Obama and the Ghost of Lyndon Johnson

Obama and the Ghost of Lyndon Johnson

"Like LBJ then, Obama will do all he can to avoid his foreign-policy problems becoming disasters for his presidency—even if this means perpetuating them as disasters for other people, now and in the future."

President Obama’s foreign policy is under fire—again. As the security situation in Iraq continues to worsen and the humanitarian crisis there mounts, some critics accuse the president of doing “too little, too late” to staunch the loss of civilian lives, while others chastise him for getting dragged into yet another unwanted (ill-advised, they say) military engagement. Even Hillary Clinton, Obama’s own first-term secretary of state, has lambasted the White House for lacking “organizing principles” when it comes to foreign policy.

The point that Clinton’s charge addresses, that there has been no coherent plan to govern how the administration has deployed U.S. military and diplomatic power over the past six years, has been one of the most vexing aspects of the Obama presidency. Is there an Obama Doctrine? If so, what is it? If not, why not? Is Obama a realist, a liberal internationalist or something altogether different?

In truth, Obama has not made himself beholden to any single set of codified foreign policy principles. There is no Obama Doctrine. But nor is the president purely reactive as others would have it, lurching from crisis to crisis without any sense of what he wants to achieve from his foreign policy. What too many people miss, however, is that foreign policy is not merely an instrument of solving international problems. Rather, it is also deployed with reference to domestic political goals firmly in mind. In this sense, the official language of not doing “stupid stuff” is probably quite an accurate description of the decision-making code that operates within the White House.

It must be remembered that, for Obama, domestic politics comes first. In 2009, Obama faced a major economic crisis and led a party with high expectations of legislative success on the home front. Today, he feels under pressure to deliver a legacy in terms of domestic achievements. The president came into office seeking to end the “dumb war” in Iraq and with a firm view towards concluding America’s mission in Afghanistan (albeit, as it ultimately turned out, under the political cover of a temporary surge in troop numbers). As president, he shunned a leading role over Libya and has done his utmost to avoid large-scale commitments in Syria, Crimea and Iraq.

To understand how Obama’s preoccupation with the domestic arena affects his foreign policy, it is helpful to look back on one of his predecessors in the Oval Office: Lyndon Johnson. As already noted on The National Interest, this month marks the 50th anniversary of the Gulf of Tonkin Resolution, a piece of legislation that was later used by Johnson to assume wide-ranging powers for the waging of war in Vietnam. Yet as Peter Edwards points out, Johnson’s actions in August 1964 were not a political play to politicize American foreign policy, but rather an attempt to minimize Vietnam and neutralize Southeast Asia as an issue ahead of the 1964 general election.

LBJ was not a natural hawk. Although he believed in the need to contain international communism, he much preferred applying this talents to the cause of domestic reform. Vietnam represented a distraction, an unwanted foreign-policy problem that threatened to derail Johnson’s presidency and jeopardize his cherished Great Society.

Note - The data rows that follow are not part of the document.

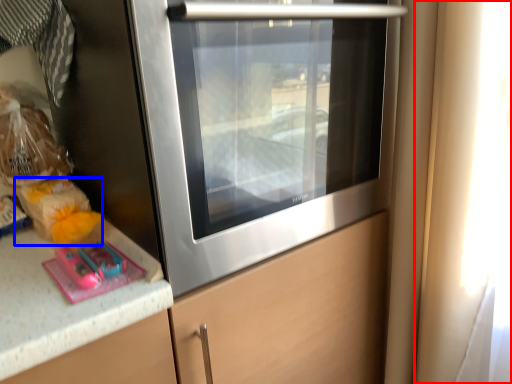
Question: Which object appears closest to the camera in this image, window (highlighted by a red box) or food (highlighted by a blue box)?

Choices:
 (A) window
 (B) food

Answer: (A)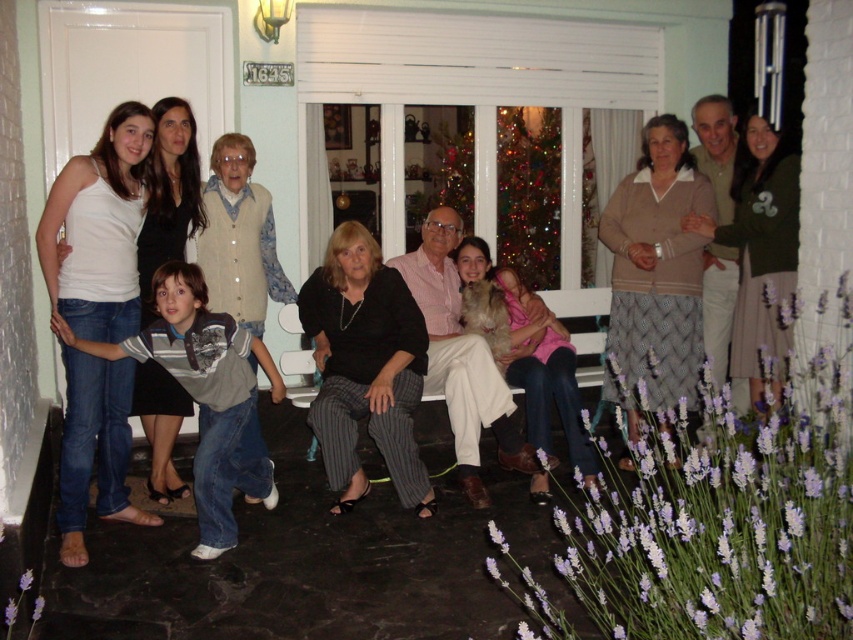
Question: Does black wool sweater at center have a lesser width compared to light beige knit vest at center?

Choices:
 (A) yes
 (B) no

Answer: (B)

Question: Which object is closer to the camera taking this photo?

Choices:
 (A) purple floral bush at lower right
 (B) light beige knit vest at center

Answer: (A)

Question: Is jeans at left wider than light beige knit vest at center?

Choices:
 (A) no
 (B) yes

Answer: (B)

Question: Is black textured pants at center bigger than black wool sweater at center?

Choices:
 (A) yes
 (B) no

Answer: (B)

Question: Which point is farther to the camera?

Choices:
 (A) (498, 413)
 (B) (555, 369)
 (C) (224, 154)
 (D) (718, 310)

Answer: (D)

Question: Estimate the real-world distances between objects in this image. Which object is farther from the matte white tank top at left?

Choices:
 (A) matte black jacket at center
 (B) black wool sweater at center
 (C) beige knit sweater at center
 (D) jeans at left

Answer: (C)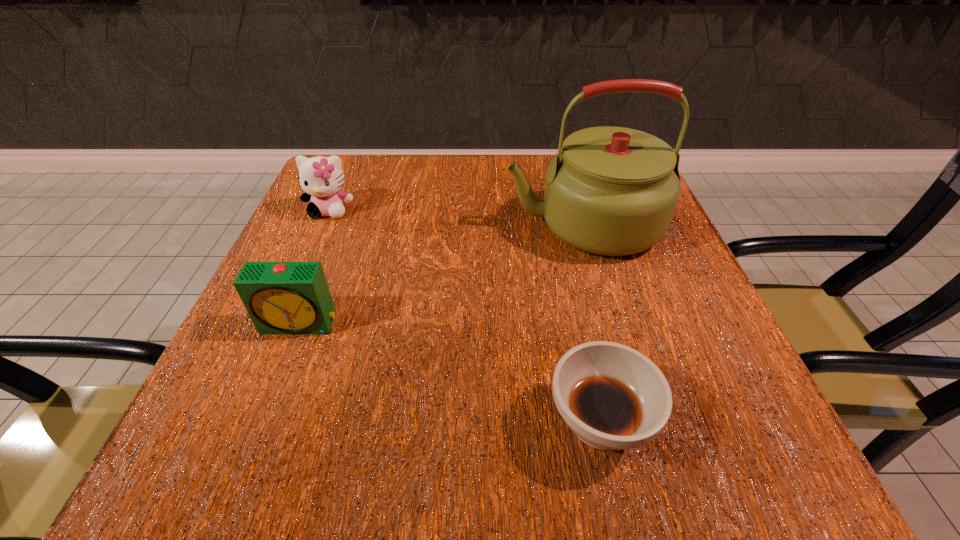
This screenshot has height=540, width=960. What are the coordinates of `the tallest object` in the screenshot? It's located at coord(612,191).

In the event, of course, LBJ ramped up the U.S. presence in Vietnam between 1965 and 1968. Yet in this, too, Johnson was largely motivated by the same domestic-political reasons that had led him to downplay Vietnam in ’64. As Leslie Gelb argued years ago, Johnson—like U.S. presidents before and after him—always committed just enough American resources to avoid losing South Vietnam, but never agreed to invest enough to win against North Vietnam. The goal—albeit an unsuccessful one—was to deny LBJ’s political opponents the accusation that the president had “lost Vietnam.”

Obama today faces a similar quandary. He wants to focus on domestic politics. Yet he has been dragged into the foreign-policy arena time and time again. Because of his precarious domestic position, Obama cannot afford to sustain a brutal and clear-cut failure in foreign policy. Like LBJ then, Obama will do all he can to avoid his foreign-policy problems becoming disasters for his presidency—even if this means perpetuating them as disasters for other people, now and in the future. In other words, Obama will seek to avoid accusations of negligent inaction or abject incompetence—but he will not do enough to resolve any of the underlying issues. Few will be happy with such an approach. Many will be disappointed.

Peter Harris is a Ph.D. candidate in the Department of Government at the University of Texas, Austin and a Visiting Lecturer in Politics at Earlham College.